When you reach the line containing "font-size: 11px ->", start transcribing exactly and continue through the last line of the data, skipping every picture.

__DATASET EXCERPTS__.
"""
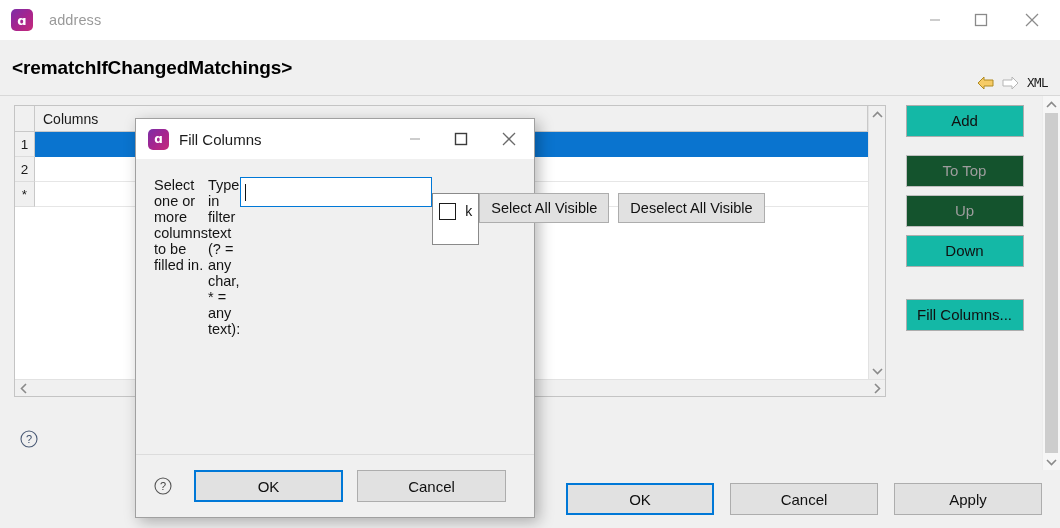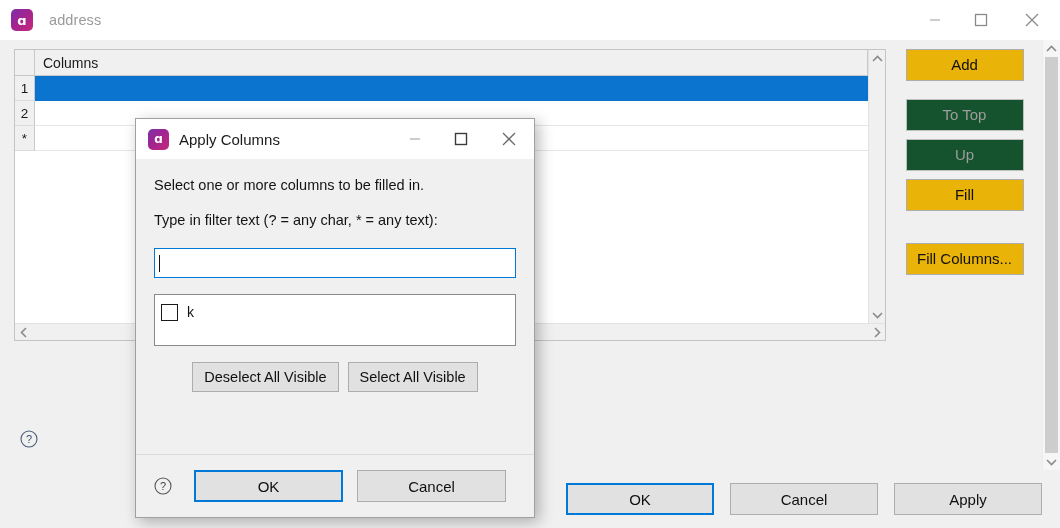"<rematchIfChangedMatchings>" div.header-band { html: none -> <div> <div>&lt;rematchIfChangedMatchings&gt;</div> <div> <svg> <path></path> </svg> <svg> <path></path> </svg> <span>XML</span> </div> </div> }
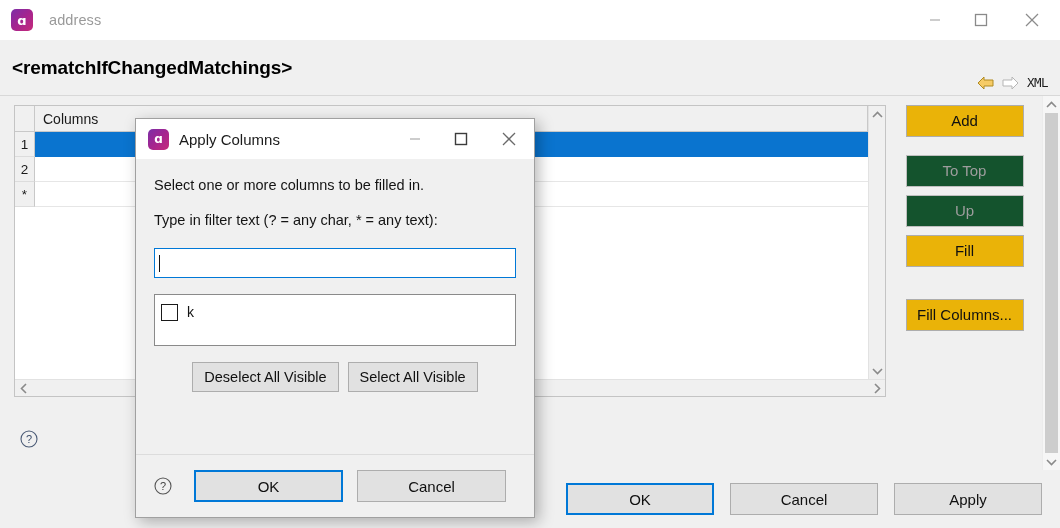"Add" .side-btn { background: #eab308 -> #14b8a6 }
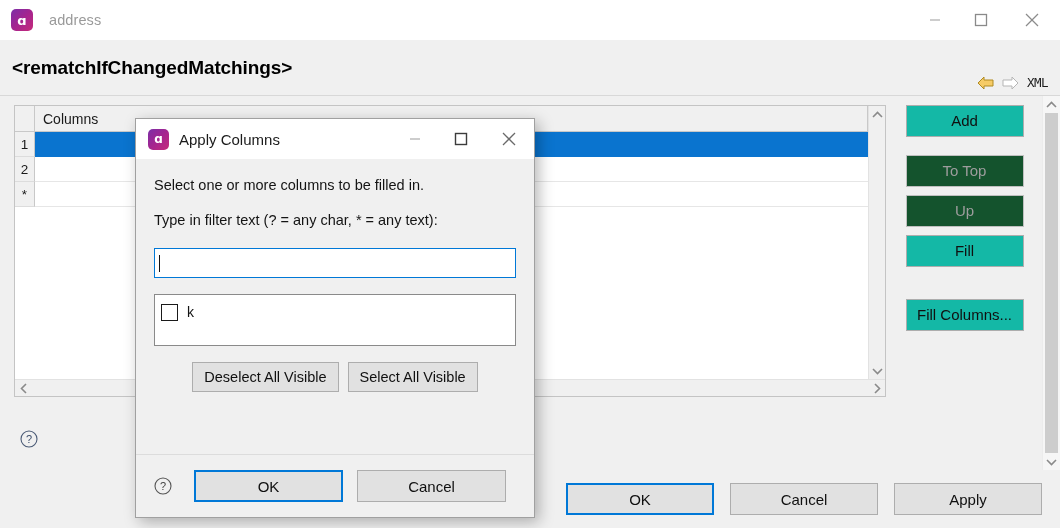"Apply Columns" div.dlg-title { text: Apply -> Fill }
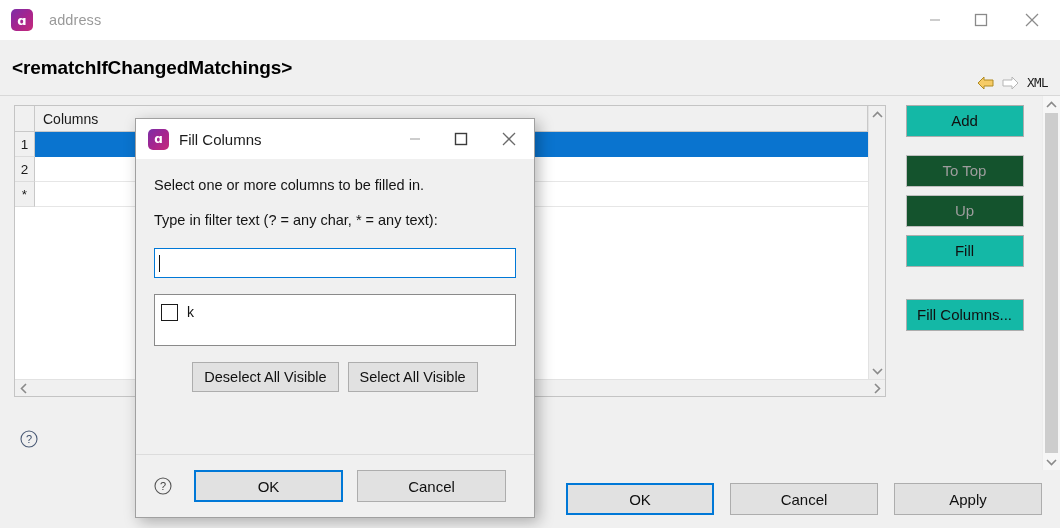"Select one or more columns" .dlg-body { flex-direction: column -> row }
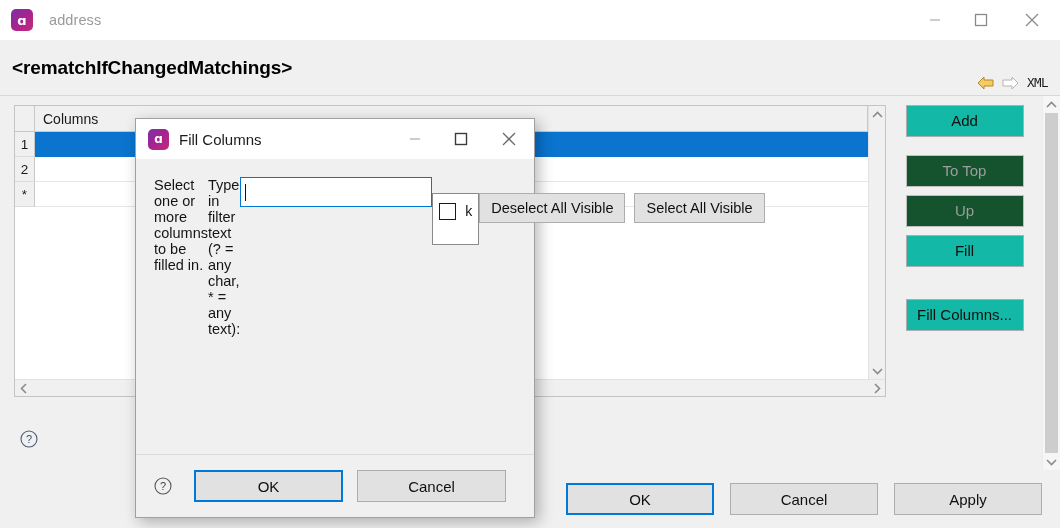"Deselect All Visible" button.sel-btn { order: before "Select All Visible" -> after "Select All Visible" }
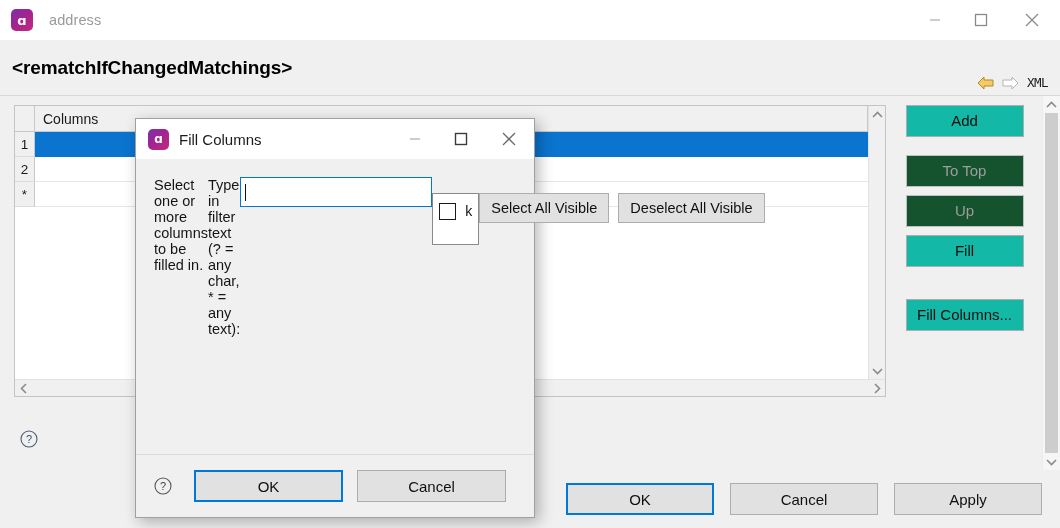"Fill" button.side-btn { text: Fill -> Down }
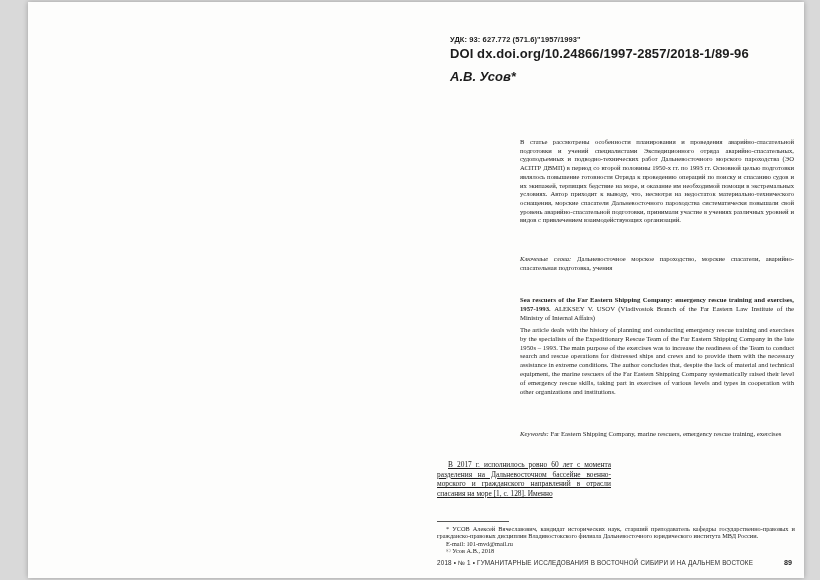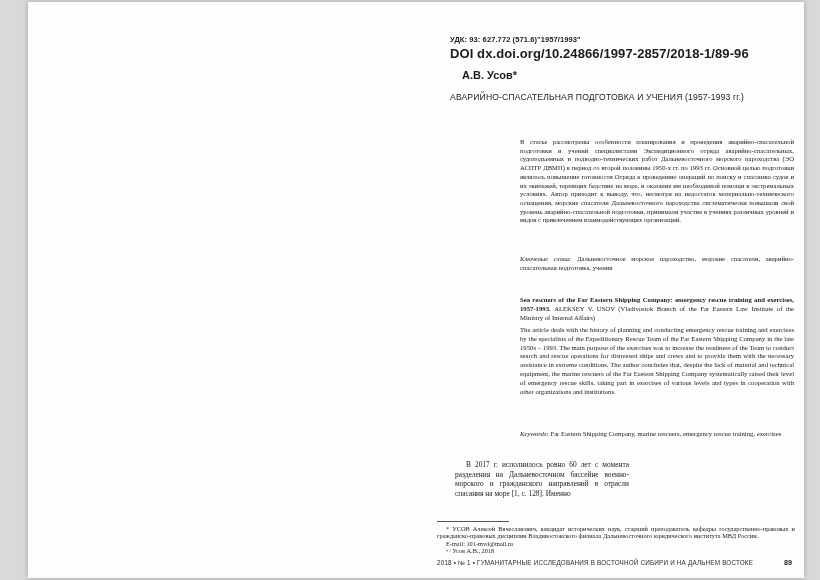"А.В. Усов*" .author { font-size: 11px -> 13px; font-style: none -> italic; left: 434px -> 422px }
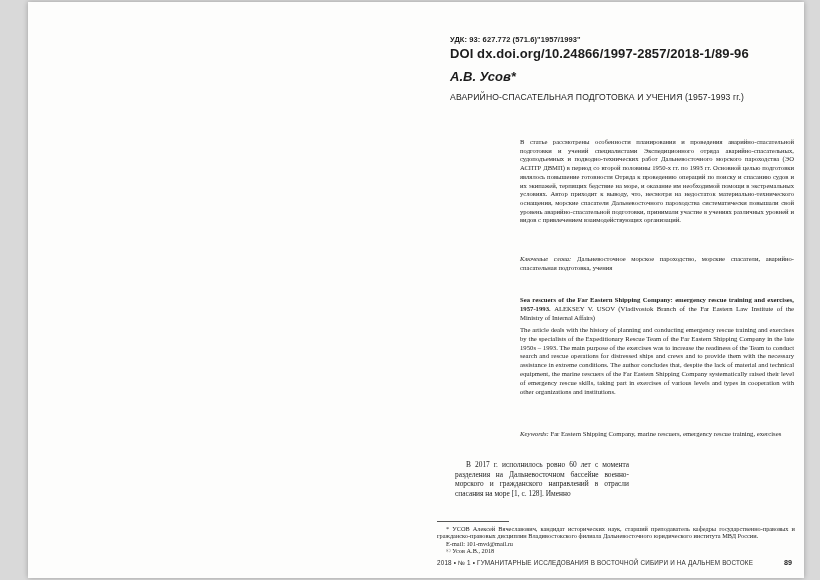"АВАРИЙНО-СПАСАТЕЛЬНАЯ ПОДГОТОВКА И" div { html: <div>АВАРИЙНО-СПАСАТЕЛЬНАЯ ПОДГОТОВКА И УЧЕНИЯ (1957-1993 гг.)</div> -> none }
"""
__TASK OUTPUT__.
"А.В. Усов*" .author { font-size: 11px -> 13px; font-style: none -> italic; left: 434px -> 422px }
"АВАРИЙНО-СПАСАТЕЛЬНАЯ ПОДГОТОВКА И" div { html: <div>АВАРИЙНО-СПАСАТЕЛЬНАЯ ПОДГОТОВКА И УЧЕНИЯ (1957-1993 гг.)</div> -> none }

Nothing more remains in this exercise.